• [REQUIRED ACTION]
All of the records are to be copied out exactly, with nothing left out.

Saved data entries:
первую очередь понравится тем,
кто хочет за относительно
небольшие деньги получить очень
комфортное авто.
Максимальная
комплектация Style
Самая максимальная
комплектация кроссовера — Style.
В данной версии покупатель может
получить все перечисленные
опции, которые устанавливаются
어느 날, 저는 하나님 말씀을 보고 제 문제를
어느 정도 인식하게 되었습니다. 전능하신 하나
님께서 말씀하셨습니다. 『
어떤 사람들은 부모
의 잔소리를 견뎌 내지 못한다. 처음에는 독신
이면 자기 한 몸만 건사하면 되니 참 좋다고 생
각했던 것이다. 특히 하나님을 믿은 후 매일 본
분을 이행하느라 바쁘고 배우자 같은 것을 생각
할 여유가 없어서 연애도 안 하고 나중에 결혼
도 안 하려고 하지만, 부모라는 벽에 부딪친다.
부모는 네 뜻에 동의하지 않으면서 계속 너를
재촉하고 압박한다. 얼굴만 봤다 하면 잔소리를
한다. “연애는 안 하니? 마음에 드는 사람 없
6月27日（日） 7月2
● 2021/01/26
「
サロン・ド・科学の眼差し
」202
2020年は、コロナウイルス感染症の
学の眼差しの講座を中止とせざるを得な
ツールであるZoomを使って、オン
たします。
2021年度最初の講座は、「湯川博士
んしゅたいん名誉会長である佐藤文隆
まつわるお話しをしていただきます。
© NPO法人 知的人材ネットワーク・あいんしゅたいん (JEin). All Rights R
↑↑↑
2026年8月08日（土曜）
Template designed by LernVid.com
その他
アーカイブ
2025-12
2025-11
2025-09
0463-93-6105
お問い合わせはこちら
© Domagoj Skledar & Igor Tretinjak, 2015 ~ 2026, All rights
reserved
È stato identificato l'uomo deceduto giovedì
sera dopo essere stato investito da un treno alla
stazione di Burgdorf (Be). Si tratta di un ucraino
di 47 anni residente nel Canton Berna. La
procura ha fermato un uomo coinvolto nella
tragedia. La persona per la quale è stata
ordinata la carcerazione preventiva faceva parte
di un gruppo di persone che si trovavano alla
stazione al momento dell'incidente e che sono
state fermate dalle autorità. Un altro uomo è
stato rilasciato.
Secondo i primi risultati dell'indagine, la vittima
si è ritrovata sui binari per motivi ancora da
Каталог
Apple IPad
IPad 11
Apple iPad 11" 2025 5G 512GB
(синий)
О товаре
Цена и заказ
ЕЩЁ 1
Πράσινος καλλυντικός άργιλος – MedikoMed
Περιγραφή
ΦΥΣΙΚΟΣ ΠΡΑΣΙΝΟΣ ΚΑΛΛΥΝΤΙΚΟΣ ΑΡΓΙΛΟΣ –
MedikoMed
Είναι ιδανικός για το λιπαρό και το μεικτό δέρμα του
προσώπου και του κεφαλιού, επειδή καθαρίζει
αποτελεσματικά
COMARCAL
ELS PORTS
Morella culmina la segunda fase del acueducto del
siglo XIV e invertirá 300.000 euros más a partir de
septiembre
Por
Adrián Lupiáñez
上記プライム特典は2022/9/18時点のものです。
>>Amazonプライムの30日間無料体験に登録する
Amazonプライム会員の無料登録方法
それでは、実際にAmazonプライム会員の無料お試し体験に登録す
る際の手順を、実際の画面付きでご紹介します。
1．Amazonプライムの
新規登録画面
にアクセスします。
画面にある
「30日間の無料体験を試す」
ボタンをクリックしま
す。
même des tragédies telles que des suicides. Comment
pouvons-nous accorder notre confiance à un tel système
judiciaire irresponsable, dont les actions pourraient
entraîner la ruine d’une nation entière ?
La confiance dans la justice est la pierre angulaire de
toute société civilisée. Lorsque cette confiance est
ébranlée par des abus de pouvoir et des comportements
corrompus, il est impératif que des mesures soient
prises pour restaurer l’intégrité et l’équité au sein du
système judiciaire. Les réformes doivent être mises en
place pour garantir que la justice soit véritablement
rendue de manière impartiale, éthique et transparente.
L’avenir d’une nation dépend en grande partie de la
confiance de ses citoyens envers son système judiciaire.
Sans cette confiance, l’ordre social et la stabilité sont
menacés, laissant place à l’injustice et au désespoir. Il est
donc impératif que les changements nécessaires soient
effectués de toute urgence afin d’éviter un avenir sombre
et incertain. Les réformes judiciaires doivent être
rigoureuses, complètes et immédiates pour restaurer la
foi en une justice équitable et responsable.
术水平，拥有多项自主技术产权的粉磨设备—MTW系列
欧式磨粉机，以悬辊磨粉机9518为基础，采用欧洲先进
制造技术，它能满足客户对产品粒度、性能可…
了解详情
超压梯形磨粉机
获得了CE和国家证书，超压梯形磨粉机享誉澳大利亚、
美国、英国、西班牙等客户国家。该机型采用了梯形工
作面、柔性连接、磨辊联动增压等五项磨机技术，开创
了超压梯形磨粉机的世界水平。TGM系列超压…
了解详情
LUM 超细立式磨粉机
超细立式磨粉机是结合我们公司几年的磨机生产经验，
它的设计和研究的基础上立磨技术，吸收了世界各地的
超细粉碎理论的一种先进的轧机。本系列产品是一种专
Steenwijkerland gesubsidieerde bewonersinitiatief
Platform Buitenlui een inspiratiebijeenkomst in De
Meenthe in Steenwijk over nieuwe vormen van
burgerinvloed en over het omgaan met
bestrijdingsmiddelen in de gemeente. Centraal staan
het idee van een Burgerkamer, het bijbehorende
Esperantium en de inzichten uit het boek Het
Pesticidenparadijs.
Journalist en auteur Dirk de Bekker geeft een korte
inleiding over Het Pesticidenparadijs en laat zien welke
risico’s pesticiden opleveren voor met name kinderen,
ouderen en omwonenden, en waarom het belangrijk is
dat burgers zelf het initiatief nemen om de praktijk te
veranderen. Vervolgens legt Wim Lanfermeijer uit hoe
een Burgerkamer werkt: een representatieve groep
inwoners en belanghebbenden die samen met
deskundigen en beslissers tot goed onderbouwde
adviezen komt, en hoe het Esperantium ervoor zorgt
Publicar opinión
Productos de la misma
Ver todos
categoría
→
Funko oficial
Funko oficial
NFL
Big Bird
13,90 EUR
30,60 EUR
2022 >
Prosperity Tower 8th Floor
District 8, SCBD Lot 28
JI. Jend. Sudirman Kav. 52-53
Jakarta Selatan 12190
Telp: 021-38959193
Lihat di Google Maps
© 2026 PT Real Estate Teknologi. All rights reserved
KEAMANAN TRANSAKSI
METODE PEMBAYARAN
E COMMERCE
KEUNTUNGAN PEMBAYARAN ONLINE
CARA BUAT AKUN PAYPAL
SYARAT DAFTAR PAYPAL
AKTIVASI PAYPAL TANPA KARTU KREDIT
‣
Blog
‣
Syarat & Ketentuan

• [FINISHED EXERCISE]
первую очередь понравится тем,
кто хочет за относительно
небольшие деньги получить очень
комфортное авто.
Максимальная
комплектация Style
Самая максимальная
комплектация кроссовера — Style.
В данной версии покупатель может
получить все перечисленные
опции, которые устанавливаются
어느 날, 저는 하나님 말씀을 보고 제 문제를
어느 정도 인식하게 되었습니다. 전능하신 하나
님께서 말씀하셨습니다. 『
어떤 사람들은 부모
의 잔소리를 견뎌 내지 못한다. 처음에는 독신
이면 자기 한 몸만 건사하면 되니 참 좋다고 생
각했던 것이다. 특히 하나님을 믿은 후 매일 본
분을 이행하느라 바쁘고 배우자 같은 것을 생각
할 여유가 없어서 연애도 안 하고 나중에 결혼
도 안 하려고 하지만, 부모라는 벽에 부딪친다.
부모는 네 뜻에 동의하지 않으면서 계속 너를
재촉하고 압박한다. 얼굴만 봤다 하면 잔소리를
한다. “연애는 안 하니? 마음에 드는 사람 없
6月27日（日） 7月2
● 2021/01/26
「
サロン・ド・科学の眼差し
」202
2020年は、コロナウイルス感染症の
学の眼差しの講座を中止とせざるを得な
ツールであるZoomを使って、オン
たします。
2021年度最初の講座は、「湯川博士
んしゅたいん名誉会長である佐藤文隆
まつわるお話しをしていただきます。
© NPO法人 知的人材ネットワーク・あいんしゅたいん (JEin). All Rights R
↑↑↑
2026年8月08日（土曜）
Template designed by LernVid.com
その他
アーカイブ
2025-12
2025-11
2025-09
0463-93-6105
お問い合わせはこちら
© Domagoj Skledar & Igor Tretinjak, 2015 ~ 2026, All rights
reserved
È stato identificato l'uomo deceduto giovedì
sera dopo essere stato investito da un treno alla
stazione di Burgdorf (Be). Si tratta di un ucraino
di 47 anni residente nel Canton Berna. La
procura ha fermato un uomo coinvolto nella
tragedia. La persona per la quale è stata
ordinata la carcerazione preventiva faceva parte
di un gruppo di persone che si trovavano alla
stazione al momento dell'incidente e che sono
state fermate dalle autorità. Un altro uomo è
stato rilasciato.
Secondo i primi risultati dell'indagine, la vittima
si è ritrovata sui binari per motivi ancora da
Каталог
Apple IPad
IPad 11
Apple iPad 11" 2025 5G 512GB
(синий)
О товаре
Цена и заказ
ЕЩЁ 1
Πράσινος καλλυντικός άργιλος – MedikoMed
Περιγραφή
ΦΥΣΙΚΟΣ ΠΡΑΣΙΝΟΣ ΚΑΛΛΥΝΤΙΚΟΣ ΑΡΓΙΛΟΣ –
MedikoMed
Είναι ιδανικός για το λιπαρό και το μεικτό δέρμα του
προσώπου και του κεφαλιού, επειδή καθαρίζει
αποτελεσματικά
COMARCAL
ELS PORTS
Morella culmina la segunda fase del acueducto del
siglo XIV e invertirá 300.000 euros más a partir de
septiembre
Por
Adrián Lupiáñez
上記プライム特典は2022/9/18時点のものです。
>>Amazonプライムの30日間無料体験に登録する
Amazonプライム会員の無料登録方法
それでは、実際にAmazonプライム会員の無料お試し体験に登録す
る際の手順を、実際の画面付きでご紹介します。
1．Amazonプライムの
新規登録画面
にアクセスします。
画面にある
「30日間の無料体験を試す」
ボタンをクリックしま
す。
même des tragédies telles que des suicides. Comment
pouvons-nous accorder notre confiance à un tel système
judiciaire irresponsable, dont les actions pourraient
entraîner la ruine d’une nation entière ?
La confiance dans la justice est la pierre angulaire de
toute société civilisée. Lorsque cette confiance est
ébranlée par des abus de pouvoir et des comportements
corrompus, il est impératif que des mesures soient
prises pour restaurer l’intégrité et l’équité au sein du
système judiciaire. Les réformes doivent être mises en
place pour garantir que la justice soit véritablement
rendue de manière impartiale, éthique et transparente.
L’avenir d’une nation dépend en grande partie de la
confiance de ses citoyens envers son système judiciaire.
Sans cette confiance, l’ordre social et la stabilité sont
menacés, laissant place à l’injustice et au désespoir. Il est
donc impératif que les changements nécessaires soient
effectués de toute urgence afin d’éviter un avenir sombre
et incertain. Les réformes judiciaires doivent être
rigoureuses, complètes et immédiates pour restaurer la
foi en une justice équitable et responsable.
术水平，拥有多项自主技术产权的粉磨设备—MTW系列
欧式磨粉机，以悬辊磨粉机9518为基础，采用欧洲先进
制造技术，它能满足客户对产品粒度、性能可…
了解详情
超压梯形磨粉机
获得了CE和国家证书，超压梯形磨粉机享誉澳大利亚、
美国、英国、西班牙等客户国家。该机型采用了梯形工
作面、柔性连接、磨辊联动增压等五项磨机技术，开创
了超压梯形磨粉机的世界水平。TGM系列超压…
了解详情
LUM 超细立式磨粉机
超细立式磨粉机是结合我们公司几年的磨机生产经验，
它的设计和研究的基础上立磨技术，吸收了世界各地的
超细粉碎理论的一种先进的轧机。本系列产品是一种专
Steenwijkerland gesubsidieerde bewonersinitiatief
Platform Buitenlui een inspiratiebijeenkomst in De
Meenthe in Steenwijk over nieuwe vormen van
burgerinvloed en over het omgaan met
bestrijdingsmiddelen in de gemeente. Centraal staan
het idee van een Burgerkamer, het bijbehorende
Esperantium en de inzichten uit het boek Het
Pesticidenparadijs.
Journalist en auteur Dirk de Bekker geeft een korte
inleiding over Het Pesticidenparadijs en laat zien welke
risico’s pesticiden opleveren voor met name kinderen,
ouderen en omwonenden, en waarom het belangrijk is
dat burgers zelf het initiatief nemen om de praktijk te
veranderen. Vervolgens legt Wim Lanfermeijer uit hoe
een Burgerkamer werkt: een representatieve groep
inwoners en belanghebbenden die samen met
deskundigen en beslissers tot goed onderbouwde
adviezen komt, en hoe het Esperantium ervoor zorgt
Publicar opinión
Productos de la misma
Ver todos
categoría
→
Funko oficial
Funko oficial
NFL
Big Bird
13,90 EUR
30,60 EUR
2022 >
Prosperity Tower 8th Floor
District 8, SCBD Lot 28
JI. Jend. Sudirman Kav. 52-53
Jakarta Selatan 12190
Telp: 021-38959193
Lihat di Google Maps
© 2026 PT Real Estate Teknologi. All rights reserved
KEAMANAN TRANSAKSI
METODE PEMBAYARAN
E COMMERCE
KEUNTUNGAN PEMBAYARAN ONLINE
CARA BUAT AKUN PAYPAL
SYARAT DAFTAR PAYPAL
AKTIVASI PAYPAL TANPA KARTU KREDIT
‣
Blog
‣
Syarat & Ketentuan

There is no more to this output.